1. Read 7 books. I picked these books below (most dealing with health and medicine) because they received very good ratings. I finished the first three so far. Here’s the list:


· "Everything I Learned in Medical School: Besides All the Book Stuff" by Dr. Sanjay Kansagra

· "The Devil Wears Scrubs" by Freida McFadden

· "From a Name to a Number: A Holocaust Survivor’s Autobiography" by Alter Weiner

· "Gifted Hands: The Ben Carson Story"

· "The Fault in Our Stars" by John Green

· "The Immortal Life of Henrietta Lacks" by Rebecca Skloot

· "How Doctors Think" by Dr. Jerome Groopman


2. Learn the songs for my acapella group’s (Baraka Kwa Wimbo, Swahili for "Blessing through Song") spring concert at the end of next semester. In reality, we’ll be learning them together at rehearsals, but the more we learn and know on our own, the more productive the practices will be. Our concert is going to be great. Feel free to check out our group on YouTube.



3. Start preparing for the MCAT. I don’t plan on taking it until 2015, but because I’m an excessive planner and I really want to do well on this exam, I want to start as early as possible. One afternoon, as I was going over some practice Organic Chemistry problems on my sister’s dining room table, she came up to me and said, “This is ludicrous! Stop studying. Your exam is over a year away!” True. But what's wrong with giving myself ample time to prepare?

~*~*~

A couple of nights ago I finished the third book on my list, “From a Name to a Number: A Holocaust Survivor’s Autobiography” by Alter Weiner. I have never before been so touched by a book as I have by this one. I won’t think the same way about life again. Everyone needs to read this book. Several themes from his story resonated with me, and I’m going to share them with you:


· Gratitude. I’m extremely grateful for my life in the United States as an African American female in this day and age. Yes, I face challenges now and again, but they come nowhere near to equating with the adversities the Jews experienced during Hitler’s reign. Hitler was an unstable megalomaniac.
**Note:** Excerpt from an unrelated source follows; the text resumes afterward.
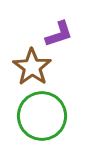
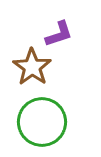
green circle: moved 6 px down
Al Weiner, the author, was forced into starvation, suffered from emaciation, lost every member of his immediate family, witnessed the murders of thousands of his counterparts, and was beaten mercilessly for asinine, groundless reasons embodied by German society. This also made me consider other pogroms, mass genocides, and events in history where people have experienced the inconceivable.
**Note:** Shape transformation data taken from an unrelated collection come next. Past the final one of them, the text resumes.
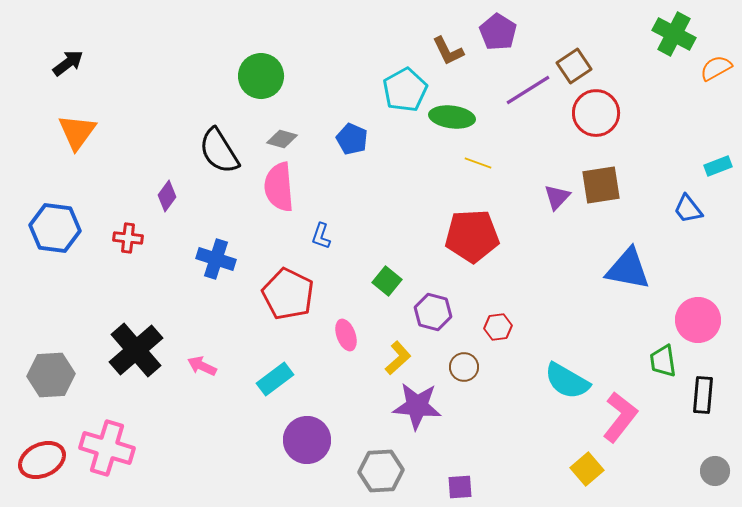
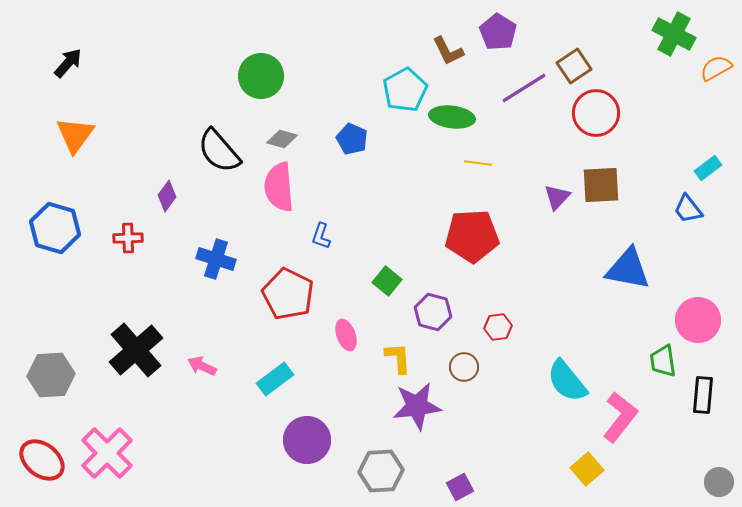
black arrow at (68, 63): rotated 12 degrees counterclockwise
purple line at (528, 90): moved 4 px left, 2 px up
orange triangle at (77, 132): moved 2 px left, 3 px down
black semicircle at (219, 151): rotated 9 degrees counterclockwise
yellow line at (478, 163): rotated 12 degrees counterclockwise
cyan rectangle at (718, 166): moved 10 px left, 2 px down; rotated 16 degrees counterclockwise
brown square at (601, 185): rotated 6 degrees clockwise
blue hexagon at (55, 228): rotated 9 degrees clockwise
red cross at (128, 238): rotated 8 degrees counterclockwise
yellow L-shape at (398, 358): rotated 52 degrees counterclockwise
cyan semicircle at (567, 381): rotated 21 degrees clockwise
purple star at (417, 406): rotated 12 degrees counterclockwise
pink cross at (107, 448): moved 5 px down; rotated 28 degrees clockwise
red ellipse at (42, 460): rotated 63 degrees clockwise
gray circle at (715, 471): moved 4 px right, 11 px down
purple square at (460, 487): rotated 24 degrees counterclockwise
I never had to go through any of this, and if you’re reading this, you likely didn’t have to either. We certainly face challenges and hardships in our lifetime but they pale in comparison to what others endure(d), so we should be grateful for what we do have and are blessed with.

· Forgiveness. This was another salient theme for me. The fact that Al Weiner was put through so much suffering, heinous treatment, and wanton cruelty and still had no retaliating bone in his body after WWII is unbelievable.

We hold so much bitterness in our hearts over dramatic situations (like he said/she said nonsense, getting hurt by a boyfriend/girlfriend/person you like, etc.) that seem huge to us but totally pale in comparison to the nefarious circumstances Weiner and other victims of the Holocaust suffered. Some people are even intent on killing or seriously hurting someone else over petty things (Sharkeisha is one prime example, a young man in NJ was shot by his neighbor over a parking spot – seriously?? - and more sad, sad situations). Let’s learn to forgive and forget. We'll end up feeling like a load’s been taken off our shoulders anyway.

· Indomitable character. Al Weiner preserved his faith and values even after the Holocaust. He saw the bloody corpse of his father as a child and was torn away from his family by demented Nazis…regardless, he continued practicing his Jewish faith and maintaining the values that his parents imbued him with even after his egregious experiences in the camps. Amazing.

If someone can go through so much and still have tenets of forgiveness, gratitude, respect, and other values that many Holocaust survivors may have lost, then this should inspire people to stay strong in their own beliefs and principles.